Il titolo del film è un riferimento alla canzone “Armagideon Time” dei “The Clash“. Il regista chiarisce meglio il significato del nome: “L’idea su cui si fonda il titolo è che si trattasse per Paul di un’apocalisse dover andare via in quel modo, andare in una nuova scuola e sentirsi sbattere in faccia la parola Neg*o”. Ma è anche un forte riferimento a Reagan, che parlava sempre dell’Armageddon, la revolution e la fine del mondo. Il Presidente sta per essere eletto, e la mamma ebrea ucraina (Anne Hathaway), dice: «Ci sarà una guerra nucleare!». Lui, 40° Presidente degli Usa, ha dato vita al sogno americano, all’America come la vediamo oggi. Lui che si era esposto dicendo «non vogliamo i voti dei razzisti… non li vuole il partito».

Il sogno Reagan, l’ombra Trump

Nel film, anche le prime tracce della famiglia Trump. “Con l’elezione di Trump i miei sentimenti si sono acuiti.
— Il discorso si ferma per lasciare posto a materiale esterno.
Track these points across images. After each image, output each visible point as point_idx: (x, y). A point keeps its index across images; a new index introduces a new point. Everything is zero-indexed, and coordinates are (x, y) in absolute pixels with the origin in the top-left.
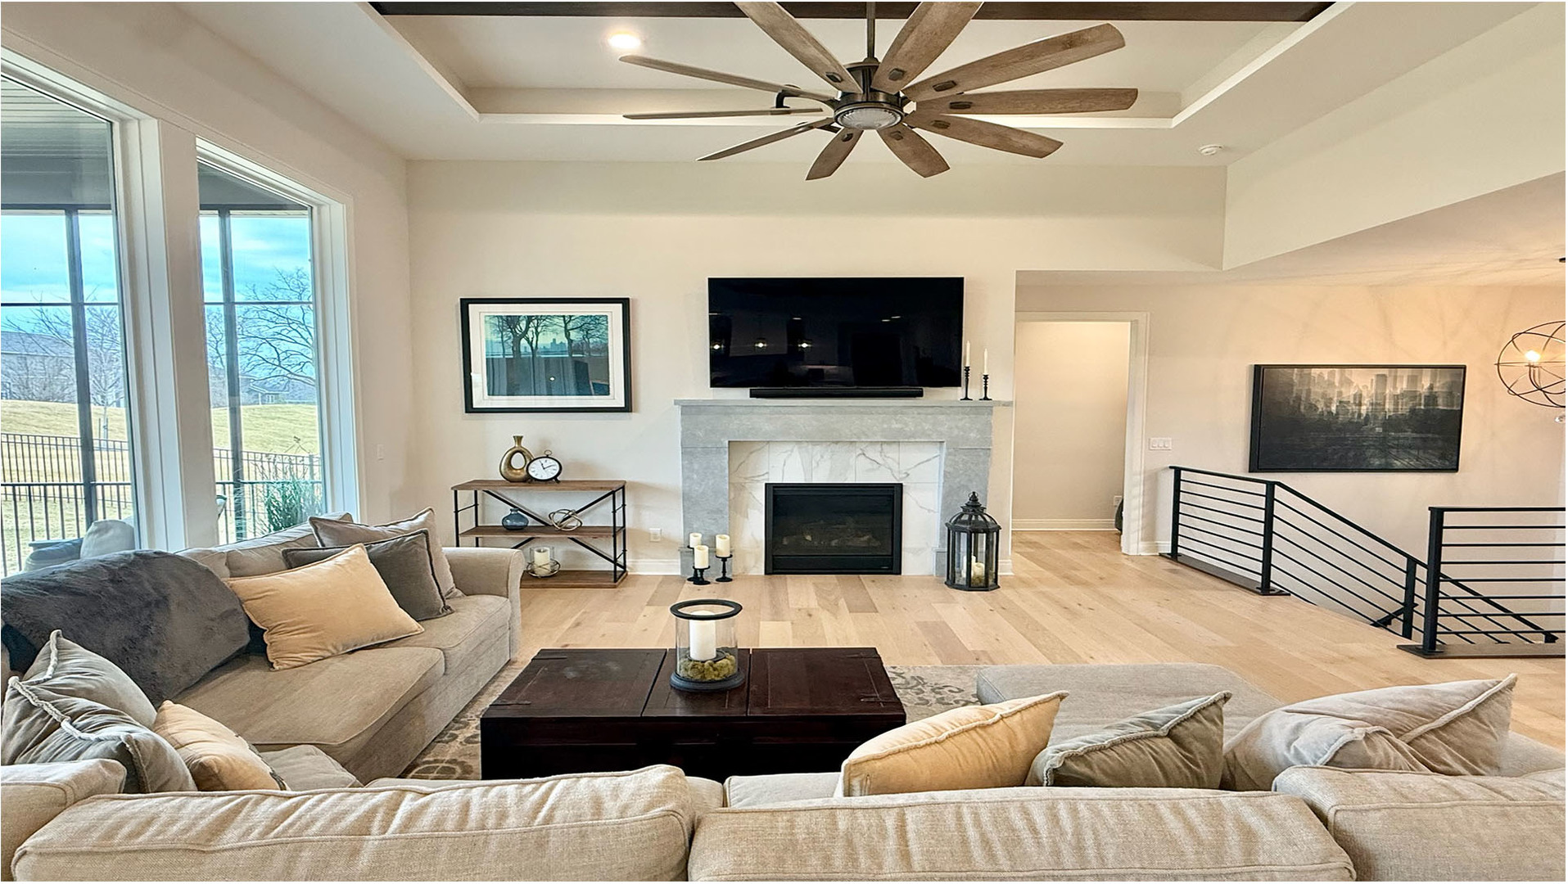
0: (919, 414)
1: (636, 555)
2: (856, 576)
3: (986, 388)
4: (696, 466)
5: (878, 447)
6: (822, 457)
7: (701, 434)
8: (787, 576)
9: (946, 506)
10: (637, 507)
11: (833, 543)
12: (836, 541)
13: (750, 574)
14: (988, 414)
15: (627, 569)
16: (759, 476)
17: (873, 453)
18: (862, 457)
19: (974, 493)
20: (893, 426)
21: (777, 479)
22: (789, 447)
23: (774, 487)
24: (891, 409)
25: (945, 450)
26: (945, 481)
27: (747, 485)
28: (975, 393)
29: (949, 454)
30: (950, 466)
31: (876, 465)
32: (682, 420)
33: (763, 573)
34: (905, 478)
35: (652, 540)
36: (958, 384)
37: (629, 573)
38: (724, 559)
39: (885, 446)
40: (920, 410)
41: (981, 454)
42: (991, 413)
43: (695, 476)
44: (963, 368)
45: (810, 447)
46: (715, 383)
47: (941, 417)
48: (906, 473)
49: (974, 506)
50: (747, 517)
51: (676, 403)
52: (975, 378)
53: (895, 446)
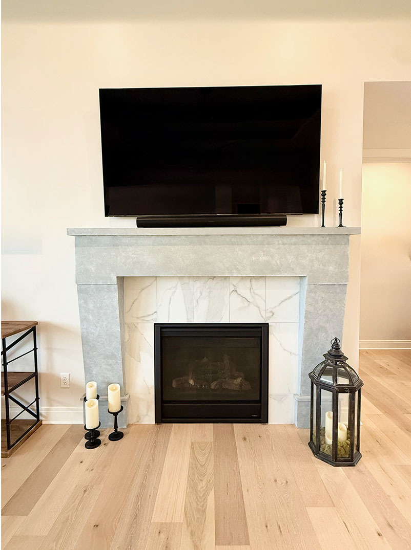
0: (284, 244)
1: (50, 402)
2: (230, 424)
3: (341, 215)
4: (91, 306)
5: (248, 283)
6: (201, 294)
7: (92, 268)
8: (174, 424)
9: (307, 352)
10: (50, 349)
11: (213, 386)
12: (215, 383)
13: (142, 423)
14: (345, 244)
15: (41, 418)
16: (149, 315)
17: (244, 289)
18: (234, 294)
19: (336, 339)
20: (261, 259)
21: (163, 320)
22: (173, 283)
23: (162, 328)
24: (260, 238)
25: (305, 286)
26: (306, 322)
27: (139, 326)
28: (331, 220)
29: (310, 291)
30: (311, 305)
31: (246, 304)
32: (76, 253)
33: (154, 423)
34: (270, 317)
35: (63, 385)
36: (316, 212)
37: (43, 423)
38: (115, 414)
39: (254, 282)
40: (285, 240)
41: (338, 291)
42: (347, 242)
43: (91, 317)
44: (321, 193)
45: (191, 282)
46: (110, 211)
47: (304, 248)
48: (271, 312)
49: (336, 356)
50: (140, 362)
51: (69, 232)
52: (330, 204)
53: (261, 282)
Questo perché la famiglia Trump era molto presente a Kew-Forest. Fred Trump Sr. e la figlia Maryanne vennero addirittura a parlare a scuola”, dichiara Gray che non fa mistero delle sue impressioni politiche, delineate nel film. Le musiche sono di Christopher Spelman, compositore newyorkese, che ha già collaborato con James Gray nel thriller d’azione “I padroni della notte“; l’anno dopo il sodalizio prosegue nel dramma “Two Lovers” (2008); nel 2013 “C’era una volta a New York”, e “Civiltà perduta” (2016) con cui l’artista riceve due candidature per la Migliore musica originale. Presentato in concorso a Cannes 2022, “Armageddon Time – Il Tempo dell’Apocalisse“, ha ricevuto una standing ovation di ben 7 minuti. E il successo al botteghino si è confermato, con l’incasso nelle prime 3 settimane di programmazione di 1,8 milioni di dollari, e 72 mila dollari nel primo weekend.